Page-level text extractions
######
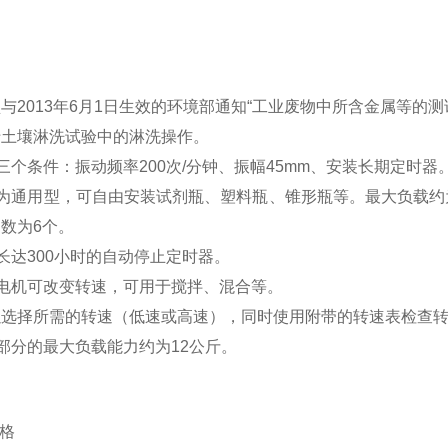
与2013年6月1日生效的环境部通知“工业废物中所含金属等的
于土壤淋洗试验中的淋洗操作。
三个条件：振动频率200次/分钟、振幅45mm、安装长期定时器
板为通用型，可自由安装试剂瓶、塑料瓶、锥形瓶等。
最大负载约为
数为6个。
长达300小时的自动停止定时器。
动电机可改变转速，可用于搅拌、混合等。
以选择所需的转速（低速或高速），同时使用附带的转速表检查
部分的最大负载能力约为12公斤。
格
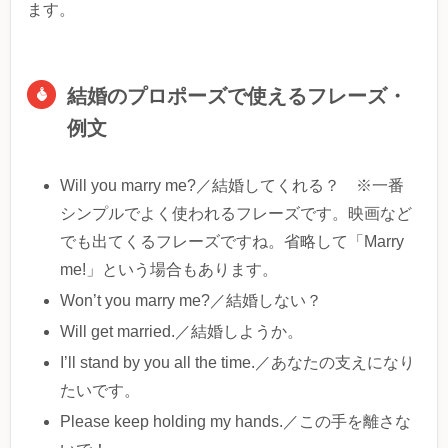
ます。
結婚のプロポーズで使えるフレーズ・
例文
Will you marry me?／結婚してくれる？ ※一番
シンプルでよく使われるフレーズです。映画など
でも出てくるフレーズですね。省略して「Marry
me!」という場合もあります。
Won’t you marry me?／結婚しない？
Will get married.／結婚しようか。
I’ll stand by you all the time.／あなたの支えになり
たいです。
Please keep holding my hands.／この手を離さな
######
◆ TASK BRIEF:
Return every line in the records that contains the string "Will", matching case exactly.

◆ RESPONSE TO THE TASK:
Will you marry me?／結婚してくれる？ ※一番
Will get married.／結婚しようか。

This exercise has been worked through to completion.